Aaron was a construction foreman for a house-building crew and Becky always feared for his life on the jobsite, with all the heavy equipment and nail guns. She never thought about an accident happening to her Aaron offsite. He was such a big, strong man, with a booming voice. Her rock. She slowly woke up in the hospital, unaware of the time. Why was she there, and what was with all the needles, tubes, machines and beeping noises? She tried to look around but something was holding her still and she couldn’t turn her head.
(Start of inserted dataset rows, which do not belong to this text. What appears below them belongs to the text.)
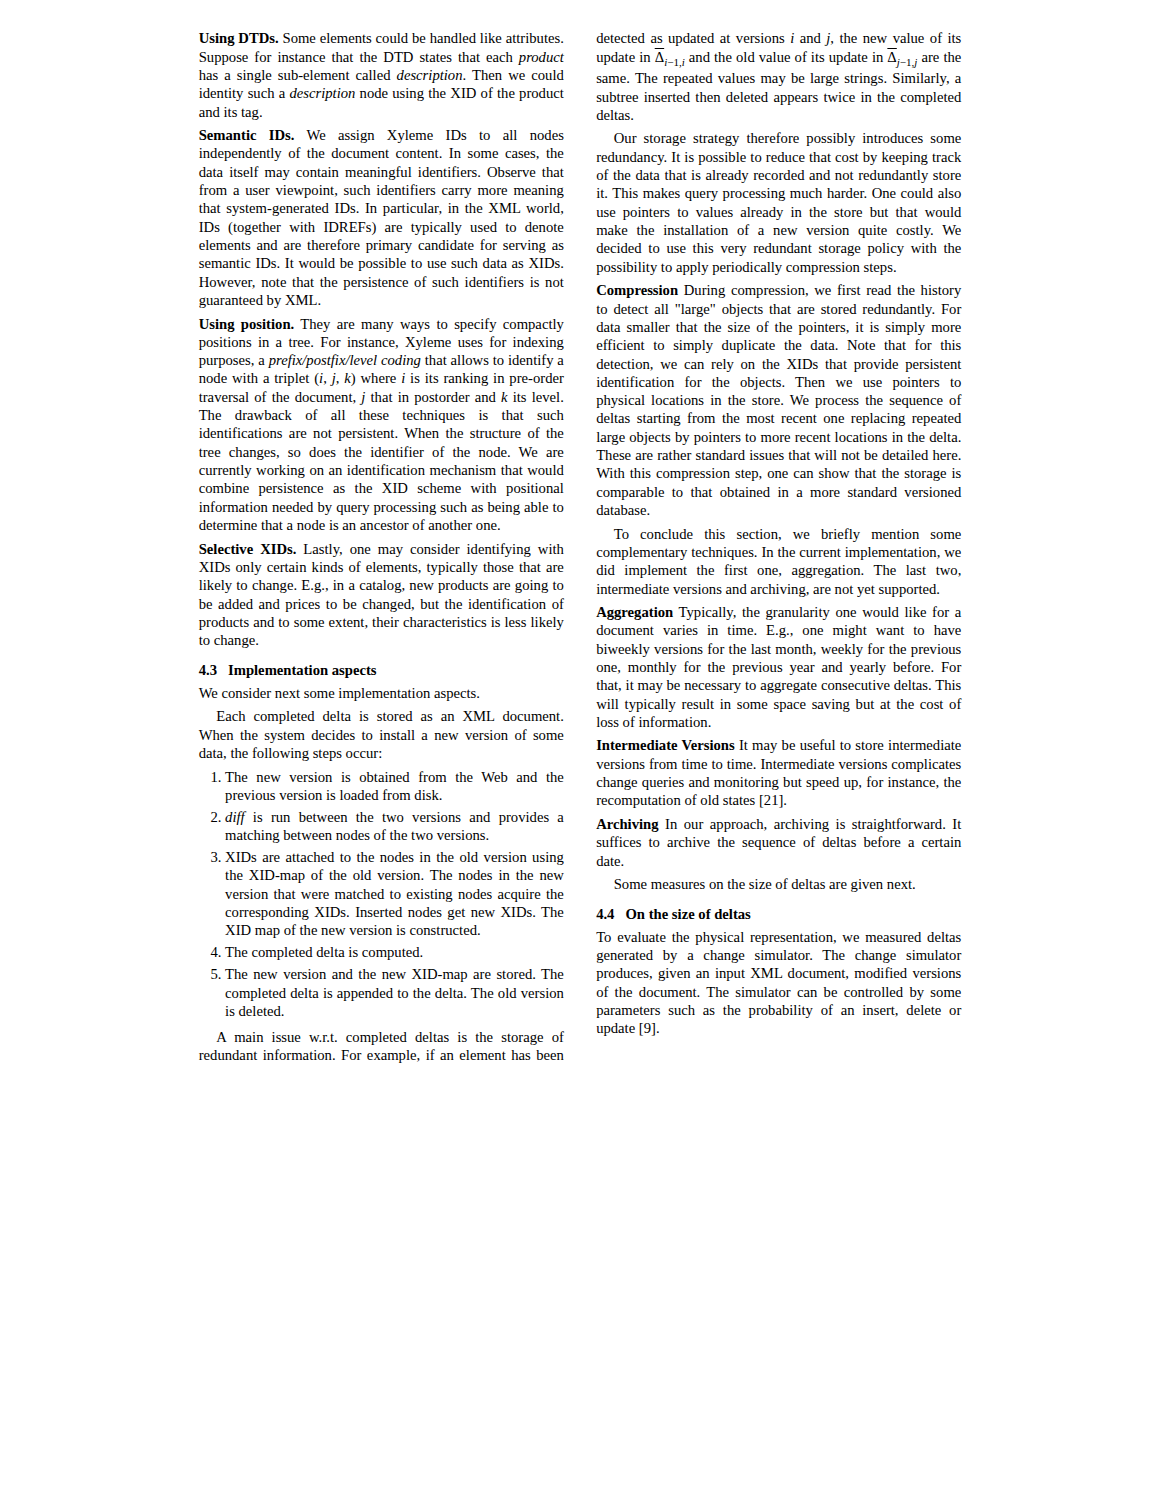Using DTDs. Some elements could be handled like attributes. Suppose for instance that the DTD states that each product has a single sub-element called description. Then we could identity such a description node using the XID of the product and its tag.
Semantic IDs. We assign Xyleme IDs to all nodes independently of the document content. In some cases, the data itself may contain meaningful identifiers. Observe that from a user viewpoint, such identifiers carry more meaning that system-generated IDs. In particular, in the XML world, IDs (together with IDREFs) are typically used to denote elements and are therefore primary candidate for serving as semantic IDs. It would be possible to use such data as XIDs. However, note that the persistence of such identifiers is not guaranteed by XML.
Using position. They are many ways to specify compactly positions in a tree. For instance, Xyleme uses for indexing purposes, a prefix/postfix/level coding that allows to identify a node with a triplet (i, j, k) where i is its ranking in pre-order traversal of the document, j that in postorder and k its level. The drawback of all these techniques is that such identifications are not persistent. When the structure of the tree changes, so does the identifier of the node. We are currently working on an identification mechanism that would combine persistence as the XID scheme with positional information needed by query processing such as being able to determine that a node is an ancestor of another one.
Selective XIDs. Lastly, one may consider identifying with XIDs only certain kinds of elements, typically those that are likely to change. E.g., in a catalog, new products are going to be added and prices to be changed, but the identification of products and to some extent, their characteristics is less likely to change.
4.3 Implementation aspects
We consider next some implementation aspects.
Each completed delta is stored as an XML document. When the system decides to install a new version of some data, the following steps occur:
The new version is obtained from the Web and the previous version is loaded from disk.
diff is run between the two versions and provides a matching between nodes of the two versions.
XIDs are attached to the nodes in the old version using the XID-map of the old version. The nodes in the new version that were matched to existing nodes acquire the corresponding XIDs. Inserted nodes get new XIDs. The XID map of the new version is constructed.
The completed delta is computed.
The new version and the new XID-map are stored. The completed delta is appended to the delta. The old version is deleted.
A main issue w.r.t. completed deltas is the storage of redundant information. For example, if an element has been detected as updated at versions i and j, the new value of its update in Δi−1,i and the old value of its update in Δj−1,j are the same. The repeated values may be large strings. Similarly, a subtree inserted then deleted appears twice in the completed deltas.
Our storage strategy therefore possibly introduces some redundancy. It is possible to reduce that cost by keeping track of the data that is already recorded and not redundantly store it. This makes query processing much harder. One could also use pointers to values already in the store but that would make the installation of a new version quite costly. We decided to use this very redundant storage policy with the possibility to apply periodically compression steps.
Compression During compression, we first read the history to detect all "large" objects that are stored redundantly. For data smaller that the size of the pointers, it is simply more efficient to simply duplicate the data. Note that for this detection, we can rely on the XIDs that provide persistent identification for the objects. Then we use pointers to physical locations in the store. We process the sequence of deltas starting from the most recent one replacing repeated large objects by pointers to more recent locations in the delta. These are rather standard issues that will not be detailed here. With this compression step, one can show that the storage is comparable to that obtained in a more standard versioned database.
To conclude this section, we briefly mention some complementary techniques. In the current implementation, we did implement the first one, aggregation. The last two, intermediate versions and archiving, are not yet supported.
Aggregation Typically, the granularity one would like for a document varies in time. E.g., one might want to have biweekly versions for the last month, weekly for the previous one, monthly for the previous year and yearly before. For that, it may be necessary to aggregate consecutive deltas. This will typically result in some space saving but at the cost of loss of information.
Intermediate Versions It may be useful to store intermediate versions from time to time. Intermediate versions complicates change queries and monitoring but speed up, for instance, the recomputation of old states [21].
Archiving In our approach, archiving is straightforward. It suffices to archive the sequence of deltas before a certain date.
Some measures on the size of deltas are given next.
4.4 On the size of deltas
To evaluate the physical representation, we measured deltas generated by a change simulator. The change simulator produces, given an input XML document, modified versions of the document. The simulator can be controlled by some parameters such as the probability of an insert, delete or update [9].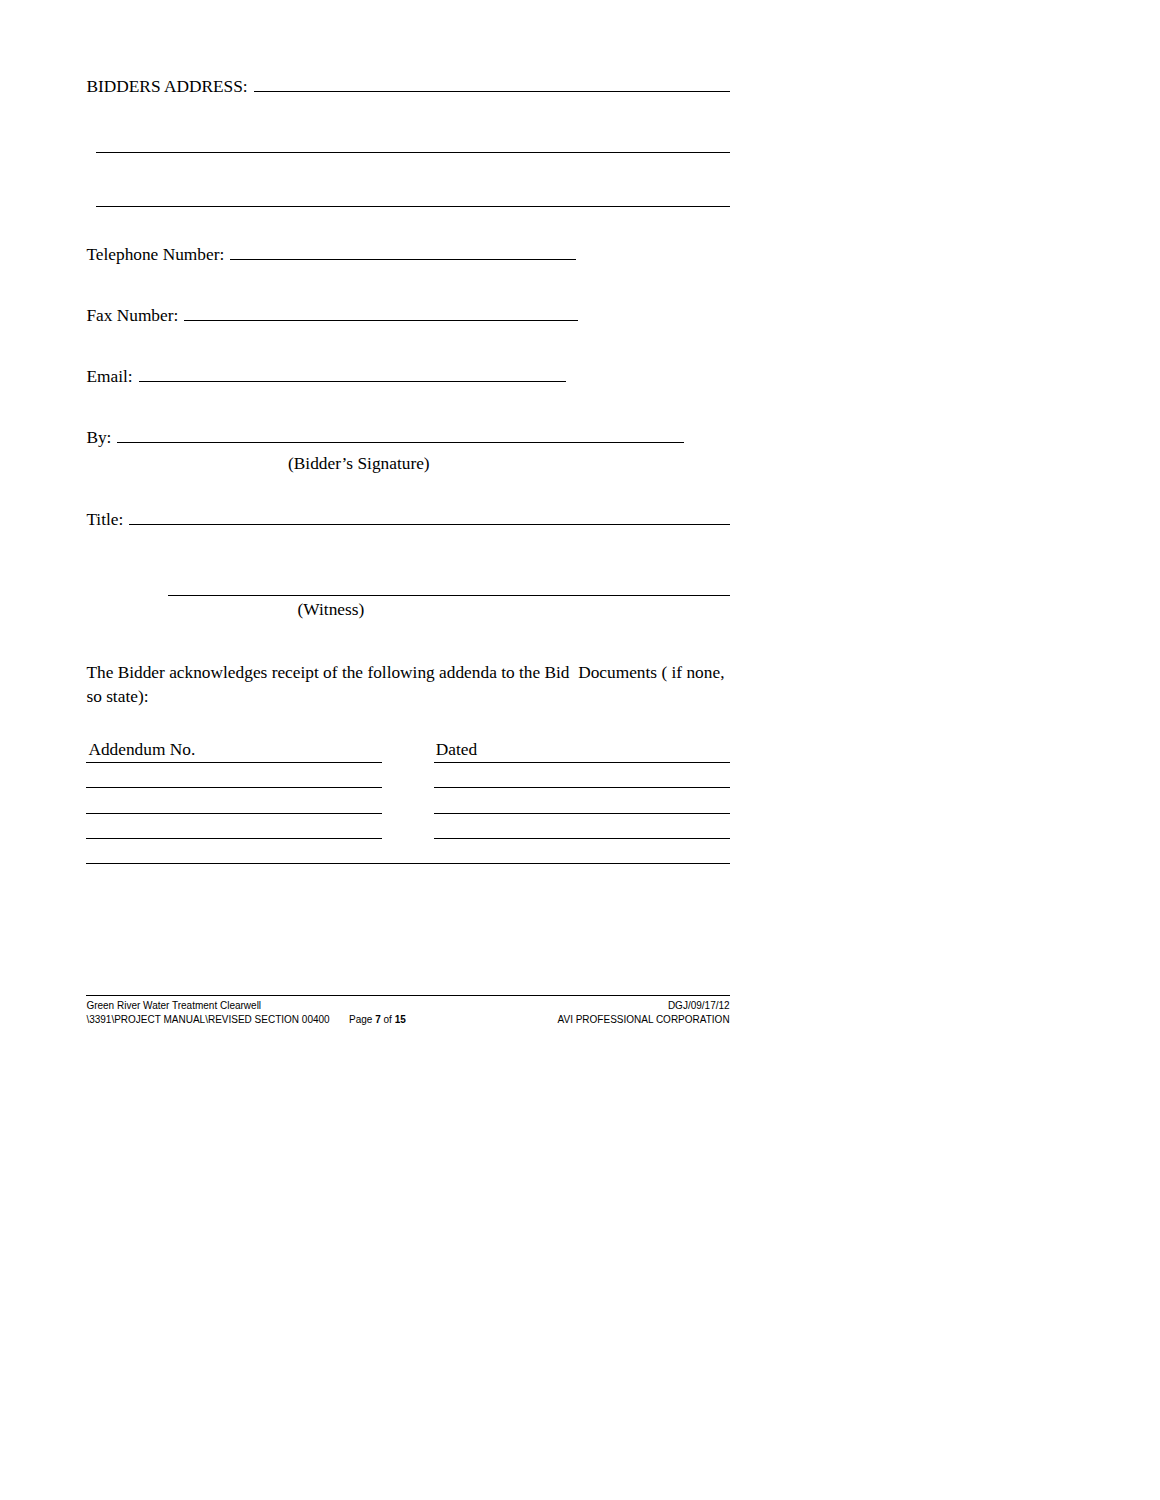BIDDERS ADDRESS:
Telephone Number:
Fax Number:
Email:
By:
(Bidder’s Signature)
Title:
(Witness)
The Bidder acknowledges receipt of the following addenda to the Bid Documents ( if none, so state):
| Addendum No. | | Dated |
Green River Water Treatment Clearwell
\3391\PROJECT MANUAL\REVISED SECTION 00400 Page 7 of 15
DGJ/09/17/12
AVI PROFESSIONAL CORPORATION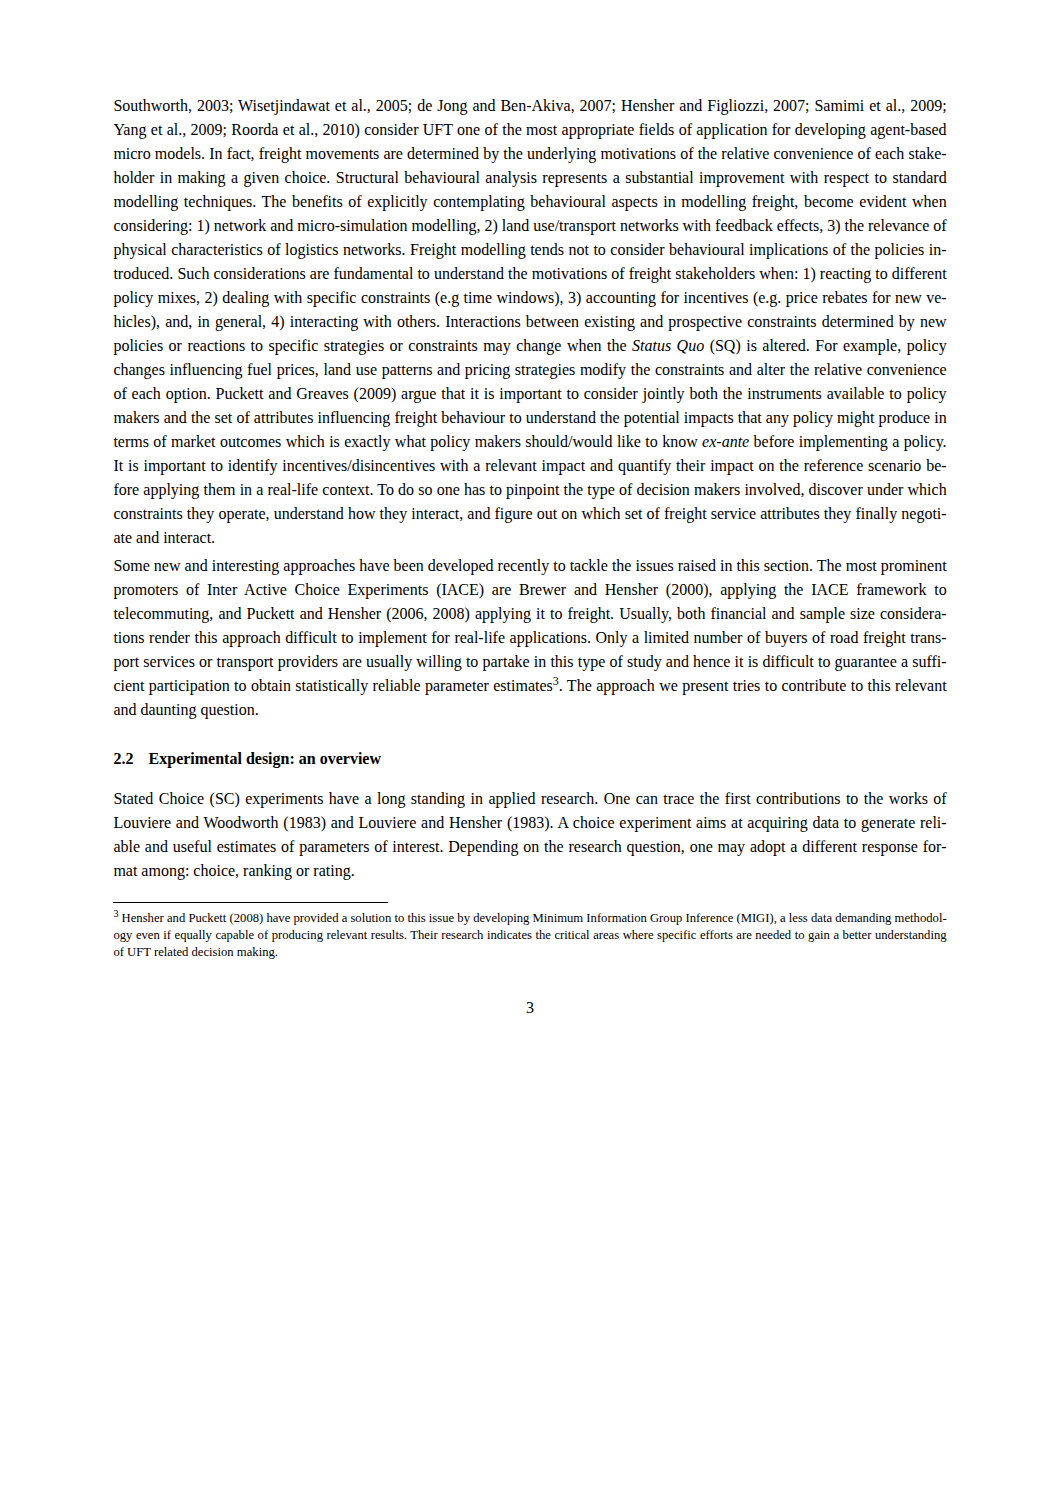Southworth, 2003; Wisetjindawat et al., 2005; de Jong and Ben-Akiva, 2007; Hensher and Figliozzi, 2007; Samimi et al., 2009; Yang et al., 2009; Roorda et al., 2010) consider UFT one of the most appropriate fields of application for developing agent-based micro models. In fact, freight movements are determined by the underlying motivations of the relative convenience of each stakeholder in making a given choice. Structural behavioural analysis represents a substantial improvement with respect to standard modelling techniques. The benefits of explicitly contemplating behavioural aspects in modelling freight, become evident when considering: 1) network and micro-simulation modelling, 2) land use/transport networks with feedback effects, 3) the relevance of physical characteristics of logistics networks. Freight modelling tends not to consider behavioural implications of the policies introduced. Such considerations are fundamental to understand the motivations of freight stakeholders when: 1) reacting to different policy mixes, 2) dealing with specific constraints (e.g time windows), 3) accounting for incentives (e.g. price rebates for new vehicles), and, in general, 4) interacting with others. Interactions between existing and prospective constraints determined by new policies or reactions to specific strategies or constraints may change when the Status Quo (SQ) is altered. For example, policy changes influencing fuel prices, land use patterns and pricing strategies modify the constraints and alter the relative convenience of each option. Puckett and Greaves (2009) argue that it is important to consider jointly both the instruments available to policy makers and the set of attributes influencing freight behaviour to understand the potential impacts that any policy might produce in terms of market outcomes which is exactly what policy makers should/would like to know ex-ante before implementing a policy. It is important to identify incentives/disincentives with a relevant impact and quantify their impact on the reference scenario before applying them in a real-life context. To do so one has to pinpoint the type of decision makers involved, discover under which constraints they operate, understand how they interact, and figure out on which set of freight service attributes they finally negotiate and interact.
Some new and interesting approaches have been developed recently to tackle the issues raised in this section. The most prominent promoters of Inter Active Choice Experiments (IACE) are Brewer and Hensher (2000), applying the IACE framework to telecommuting, and Puckett and Hensher (2006, 2008) applying it to freight. Usually, both financial and sample size considerations render this approach difficult to implement for real-life applications. Only a limited number of buyers of road freight transport services or transport providers are usually willing to partake in this type of study and hence it is difficult to guarantee a sufficient participation to obtain statistically reliable parameter estimates3. The approach we present tries to contribute to this relevant and daunting question.
2.2 Experimental design: an overview
Stated Choice (SC) experiments have a long standing in applied research. One can trace the first contributions to the works of Louviere and Woodworth (1983) and Louviere and Hensher (1983). A choice experiment aims at acquiring data to generate reliable and useful estimates of parameters of interest. Depending on the research question, one may adopt a different response format among: choice, ranking or rating.
3 Hensher and Puckett (2008) have provided a solution to this issue by developing Minimum Information Group Inference (MIGI), a less data demanding methodology even if equally capable of producing relevant results. Their research indicates the critical areas where specific efforts are needed to gain a better understanding of UFT related decision making.
3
She tried to rise up on her elbows but she couldn’t move her arms. Everything felt restrained. Now panic was setting in and the beeping noises became louder and faster, then she heard someone say “Mom” and into the field of her vision came the loveliest face; her boy, Jesse. The beeping slowed a bit as the nurses came barging in with concerned looks on their faces, which soon relaxed when the scene came into focus.
“Welcome back, Mrs. Hardner. I’m just going to check your vitals and the machines quickly, then I will be leaving,” said a nurse.
Jesse stepped back for a minute, staying in his mom’s vision as they locked eyes while the nurses did their thing. He started with a slow, loving smile, holding back the tears the best he could. Becky also had a loving smile on her face but Jesse could see it turning into a concerned frown and fright at the sight of the tears running down his cheeks.